#### Problem requirements:
Every line below should be copied exactly; drop the pictures.

Given entries START

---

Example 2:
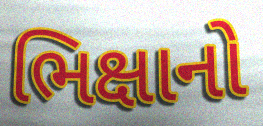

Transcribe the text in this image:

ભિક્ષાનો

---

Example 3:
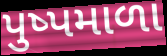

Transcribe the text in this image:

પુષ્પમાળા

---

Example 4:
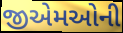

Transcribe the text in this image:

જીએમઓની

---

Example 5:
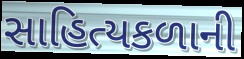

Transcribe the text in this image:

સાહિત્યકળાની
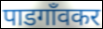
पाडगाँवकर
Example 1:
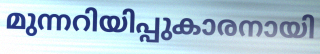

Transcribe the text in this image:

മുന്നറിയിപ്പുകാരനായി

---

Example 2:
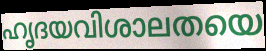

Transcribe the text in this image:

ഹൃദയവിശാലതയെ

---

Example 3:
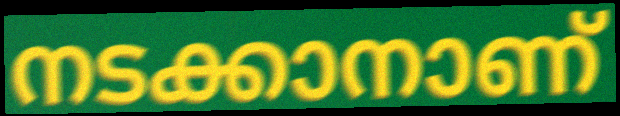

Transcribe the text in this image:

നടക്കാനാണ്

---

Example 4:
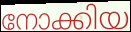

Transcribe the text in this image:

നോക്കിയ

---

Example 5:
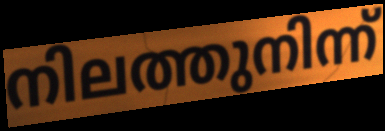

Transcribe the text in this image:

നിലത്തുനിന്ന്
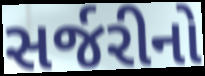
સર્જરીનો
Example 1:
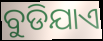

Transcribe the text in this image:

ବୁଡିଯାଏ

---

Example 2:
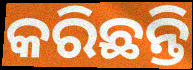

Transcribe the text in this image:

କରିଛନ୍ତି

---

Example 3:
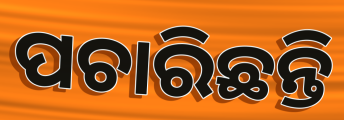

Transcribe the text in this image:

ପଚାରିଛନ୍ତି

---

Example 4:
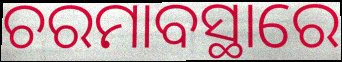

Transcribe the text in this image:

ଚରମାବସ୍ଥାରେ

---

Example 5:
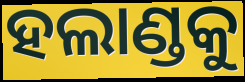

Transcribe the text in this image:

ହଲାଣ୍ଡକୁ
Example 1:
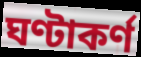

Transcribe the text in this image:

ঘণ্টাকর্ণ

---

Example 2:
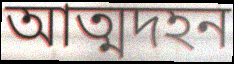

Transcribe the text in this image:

Given entries END

#### Answer to the exercise:
---

Example 2:

Transcribe the text in this image:

ભિક્ષાનો

---

Example 3:

Transcribe the text in this image:

પુષ્પમાળા

---

Example 4:

Transcribe the text in this image:

જીએમઓની

---

Example 5:

Transcribe the text in this image:

સાહિત્યકળાની
पाडगाँवकर
Example 1:

Transcribe the text in this image:

മുന്നറിയിപ്പുകാരനായി

---

Example 2:

Transcribe the text in this image:

ഹൃദയവിശാലതയെ

---

Example 3:

Transcribe the text in this image:

നടക്കാനാണ്

---

Example 4:

Transcribe the text in this image:

നോക്കിയ

---

Example 5:

Transcribe the text in this image:

നിലത്തുനിന്ന്
સર્જરીનો
Example 1:

Transcribe the text in this image:

ବୁଡିଯାଏ

---

Example 2:

Transcribe the text in this image:

କରିଛନ୍ତି

---

Example 3:

Transcribe the text in this image:

ପଚାରିଛନ୍ତି

---

Example 4:

Transcribe the text in this image:

ଚରମାବସ୍ଥାରେ

---

Example 5:

Transcribe the text in this image:

ହଲାଣ୍ଡକୁ
Example 1:

Transcribe the text in this image:

ঘণ্টাকর্ণ

---

Example 2:

Transcribe the text in this image:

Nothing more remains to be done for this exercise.